THE EXERCISE
Convert the rows into a JSON list of strings, with one string per line and blank lines omitted. Leave the pictures out.

Saved entries

+ + + + +

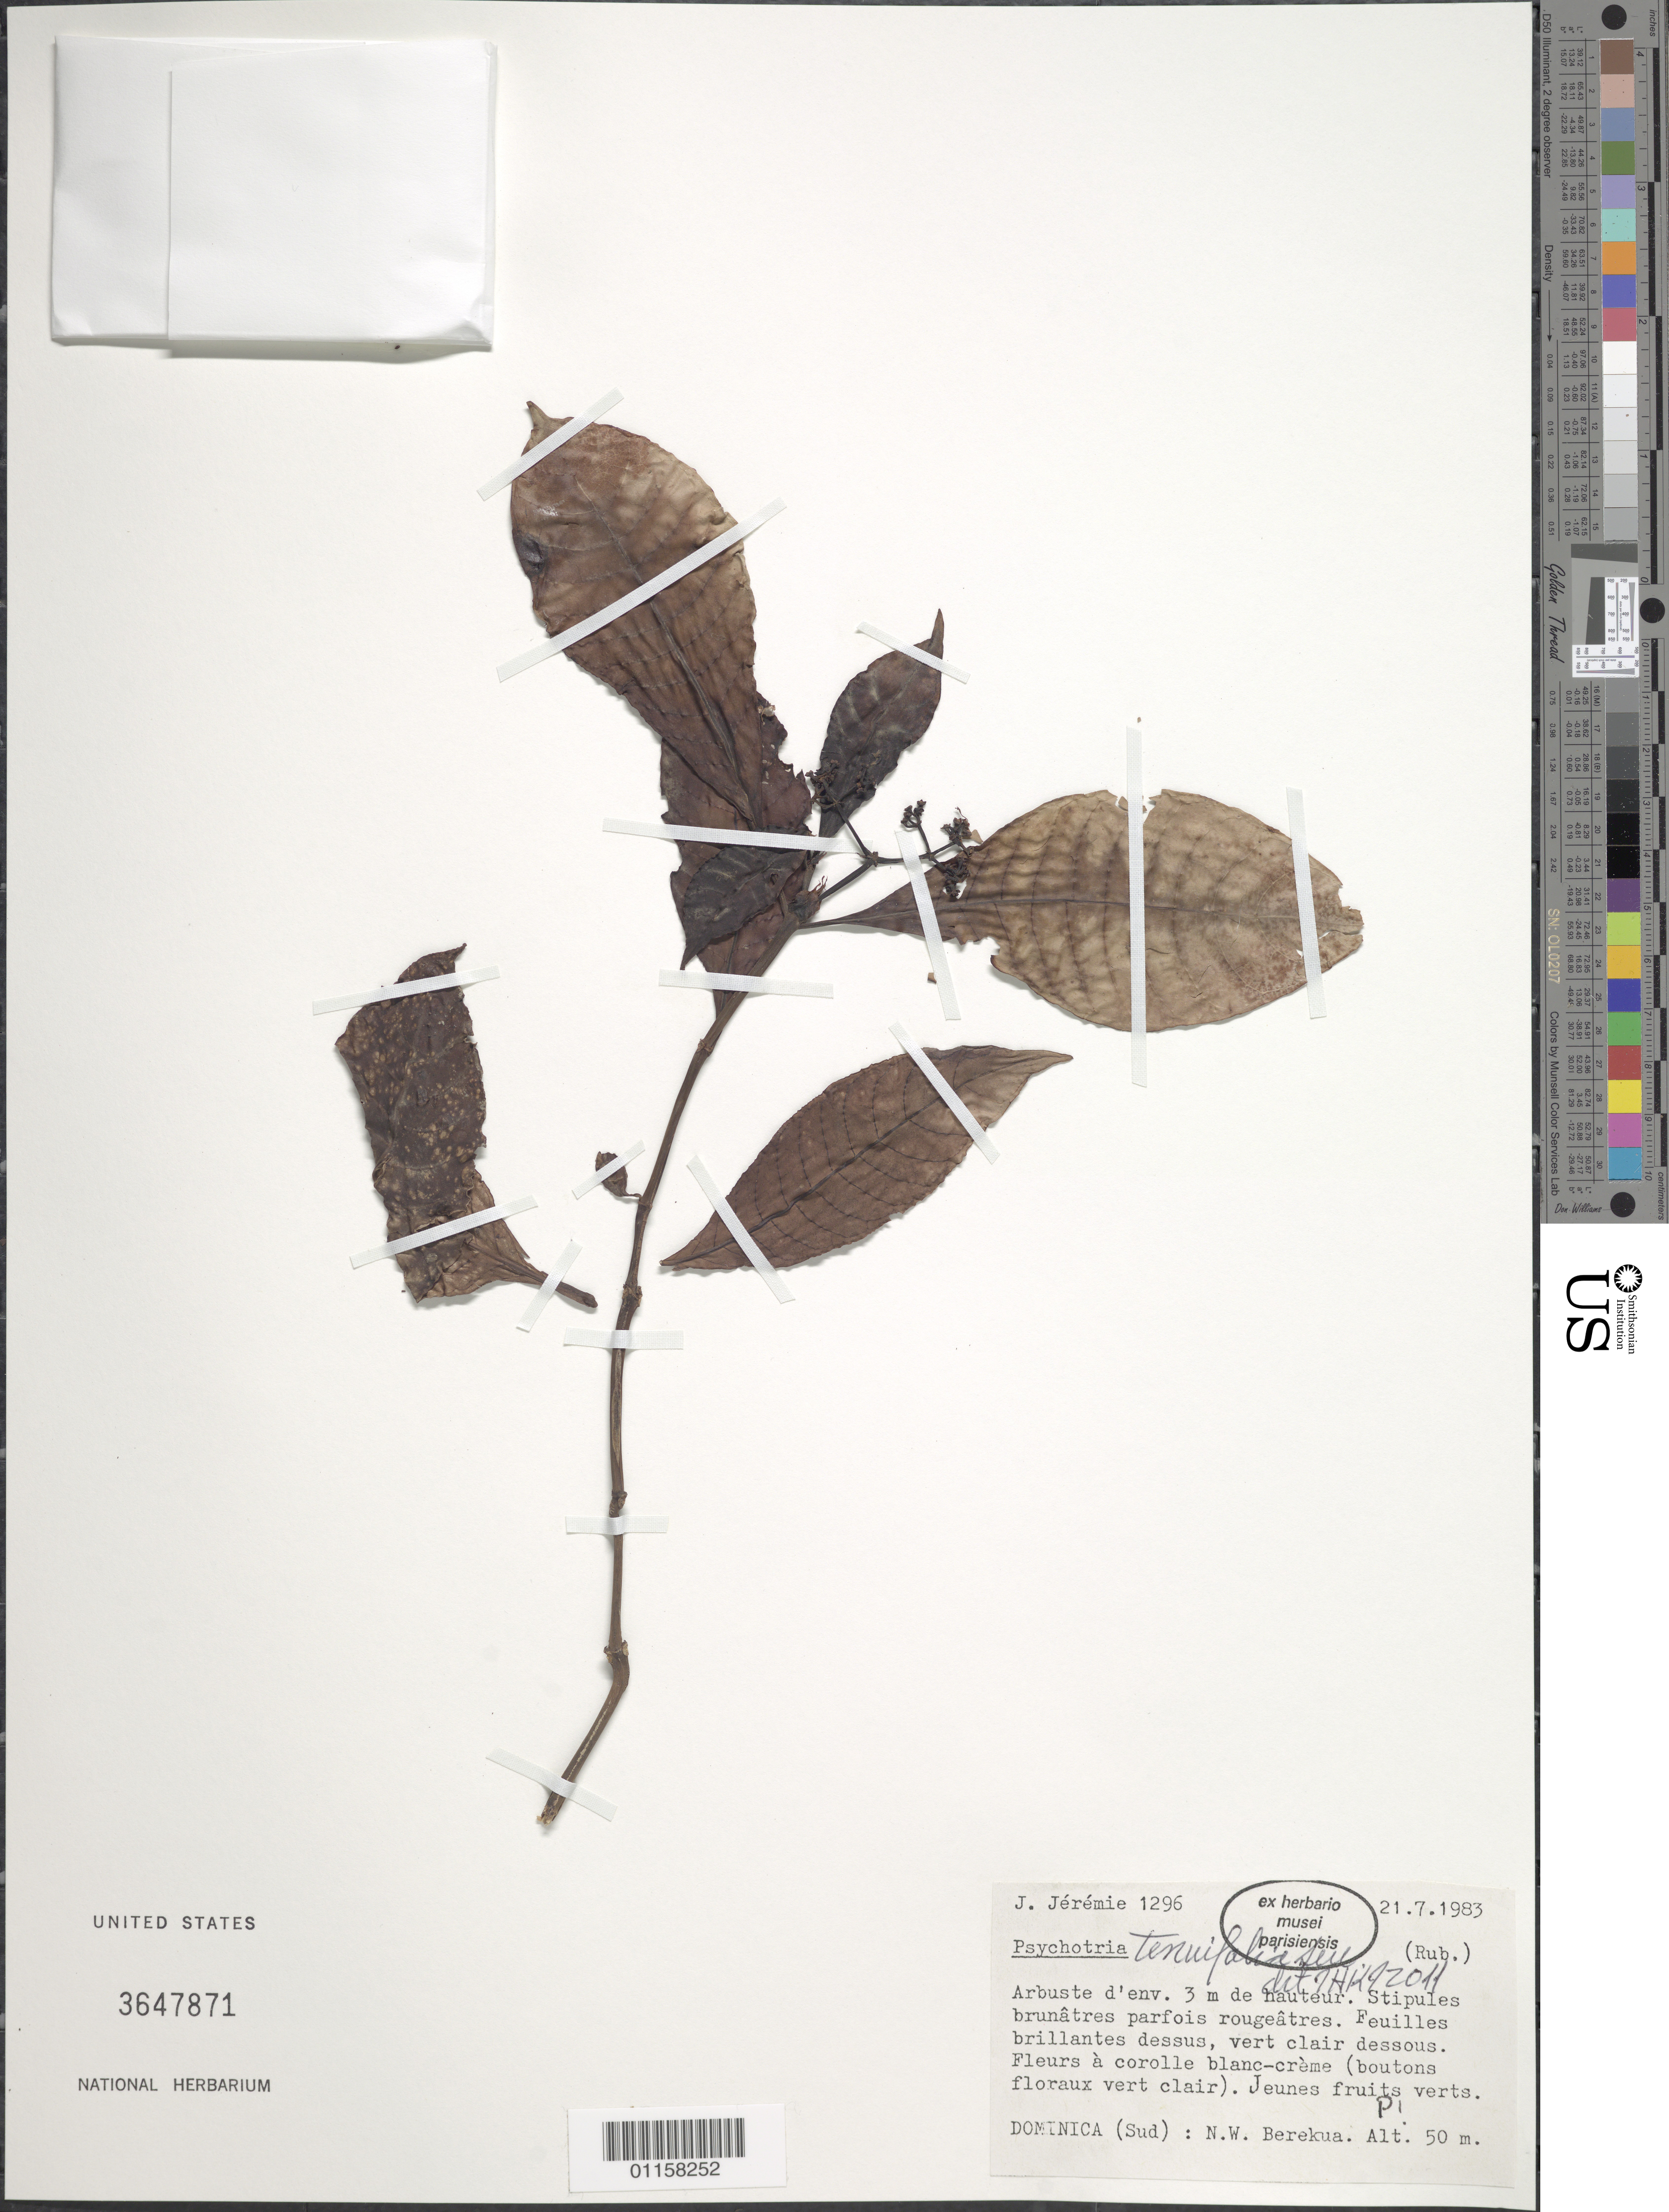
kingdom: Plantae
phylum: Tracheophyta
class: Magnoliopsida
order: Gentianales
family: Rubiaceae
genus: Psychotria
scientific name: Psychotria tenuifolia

+ + + + +

REPLY
[
  "kingdom: Plantae",
  "phylum: Tracheophyta",
  "class: Magnoliopsida",
  "order: Gentianales",
  "family: Rubiaceae",
  "genus: Psychotria",
  "scientific name: Psychotria tenuifolia"
]